The input section start

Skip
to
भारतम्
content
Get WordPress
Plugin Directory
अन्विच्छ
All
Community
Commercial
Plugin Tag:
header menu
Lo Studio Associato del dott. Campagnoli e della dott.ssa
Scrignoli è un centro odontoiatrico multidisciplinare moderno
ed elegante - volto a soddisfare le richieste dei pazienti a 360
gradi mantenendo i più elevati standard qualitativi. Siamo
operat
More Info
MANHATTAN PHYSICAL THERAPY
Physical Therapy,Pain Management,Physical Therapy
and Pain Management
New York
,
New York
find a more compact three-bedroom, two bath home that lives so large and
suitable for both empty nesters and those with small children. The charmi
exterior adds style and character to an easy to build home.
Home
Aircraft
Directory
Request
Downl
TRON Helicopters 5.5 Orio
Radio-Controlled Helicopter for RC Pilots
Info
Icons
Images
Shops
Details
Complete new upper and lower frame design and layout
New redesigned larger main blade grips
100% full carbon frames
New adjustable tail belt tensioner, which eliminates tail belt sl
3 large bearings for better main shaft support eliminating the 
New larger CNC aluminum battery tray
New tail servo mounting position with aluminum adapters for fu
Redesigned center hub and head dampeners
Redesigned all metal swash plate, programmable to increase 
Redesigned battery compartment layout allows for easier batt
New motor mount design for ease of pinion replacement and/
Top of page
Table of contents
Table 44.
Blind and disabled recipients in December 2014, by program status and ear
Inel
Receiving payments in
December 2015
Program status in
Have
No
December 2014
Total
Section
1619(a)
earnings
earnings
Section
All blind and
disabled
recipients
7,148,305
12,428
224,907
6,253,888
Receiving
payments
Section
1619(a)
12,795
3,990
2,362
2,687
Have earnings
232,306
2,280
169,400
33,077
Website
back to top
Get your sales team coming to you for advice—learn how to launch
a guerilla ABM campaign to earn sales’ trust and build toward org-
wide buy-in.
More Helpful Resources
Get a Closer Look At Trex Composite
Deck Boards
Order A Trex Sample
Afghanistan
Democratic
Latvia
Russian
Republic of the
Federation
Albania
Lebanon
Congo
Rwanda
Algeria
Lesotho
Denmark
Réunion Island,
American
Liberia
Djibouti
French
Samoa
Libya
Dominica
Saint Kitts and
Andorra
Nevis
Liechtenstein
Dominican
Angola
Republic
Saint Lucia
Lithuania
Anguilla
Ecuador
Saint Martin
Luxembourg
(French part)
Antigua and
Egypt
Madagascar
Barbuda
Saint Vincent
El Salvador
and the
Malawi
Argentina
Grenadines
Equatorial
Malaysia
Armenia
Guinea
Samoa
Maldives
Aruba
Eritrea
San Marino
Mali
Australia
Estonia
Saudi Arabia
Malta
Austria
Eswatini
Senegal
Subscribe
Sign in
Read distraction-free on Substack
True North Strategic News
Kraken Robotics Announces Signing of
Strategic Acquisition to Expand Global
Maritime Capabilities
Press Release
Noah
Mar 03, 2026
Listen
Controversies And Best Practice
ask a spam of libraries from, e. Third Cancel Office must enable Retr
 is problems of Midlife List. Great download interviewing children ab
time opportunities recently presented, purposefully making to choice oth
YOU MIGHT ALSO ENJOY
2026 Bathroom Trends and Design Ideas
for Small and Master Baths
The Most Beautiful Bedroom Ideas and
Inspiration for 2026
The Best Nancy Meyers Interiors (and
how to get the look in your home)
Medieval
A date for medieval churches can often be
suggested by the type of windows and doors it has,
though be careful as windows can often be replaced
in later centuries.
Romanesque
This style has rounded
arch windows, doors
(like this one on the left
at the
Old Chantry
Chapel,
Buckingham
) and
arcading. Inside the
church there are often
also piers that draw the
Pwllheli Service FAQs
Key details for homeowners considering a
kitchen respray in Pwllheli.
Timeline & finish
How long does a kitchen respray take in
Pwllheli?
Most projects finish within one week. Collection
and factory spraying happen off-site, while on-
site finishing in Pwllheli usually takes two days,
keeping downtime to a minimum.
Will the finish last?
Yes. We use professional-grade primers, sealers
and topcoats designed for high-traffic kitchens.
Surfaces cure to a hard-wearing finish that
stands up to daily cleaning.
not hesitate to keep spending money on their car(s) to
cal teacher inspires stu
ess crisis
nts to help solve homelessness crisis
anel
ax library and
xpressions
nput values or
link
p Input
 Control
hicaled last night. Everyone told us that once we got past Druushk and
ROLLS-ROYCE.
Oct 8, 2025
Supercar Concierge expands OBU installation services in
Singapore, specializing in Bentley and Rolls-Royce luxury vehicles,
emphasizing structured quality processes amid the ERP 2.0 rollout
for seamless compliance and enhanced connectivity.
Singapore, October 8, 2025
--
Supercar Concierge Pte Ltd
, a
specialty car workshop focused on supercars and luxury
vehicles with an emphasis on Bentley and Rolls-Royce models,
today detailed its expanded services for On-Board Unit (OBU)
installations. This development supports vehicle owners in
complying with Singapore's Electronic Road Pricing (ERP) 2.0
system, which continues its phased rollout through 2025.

The input section end

Keep only the lines of the material above that contain the word "status", copying each of them in full.

Answer to this exercise:
Blind and disabled recipients in December 2014, by program status and ear
Program status in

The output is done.